• [Data for the task]
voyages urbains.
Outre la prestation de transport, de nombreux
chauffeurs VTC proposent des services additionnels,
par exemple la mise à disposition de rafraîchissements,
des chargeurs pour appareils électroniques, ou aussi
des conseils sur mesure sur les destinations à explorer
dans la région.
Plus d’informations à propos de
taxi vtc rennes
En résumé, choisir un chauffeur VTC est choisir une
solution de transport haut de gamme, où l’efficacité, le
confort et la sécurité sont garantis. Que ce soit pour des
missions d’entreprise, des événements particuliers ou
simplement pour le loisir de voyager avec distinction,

• [Problem description] Please copy all lines of the listing in which the string "pour" occurs.

• [Answer section]
des chargeurs pour appareils électroniques, ou aussi
confort et la sécurité sont garantis. Que ce soit pour des
simplement pour le loisir de voyager avec distinction,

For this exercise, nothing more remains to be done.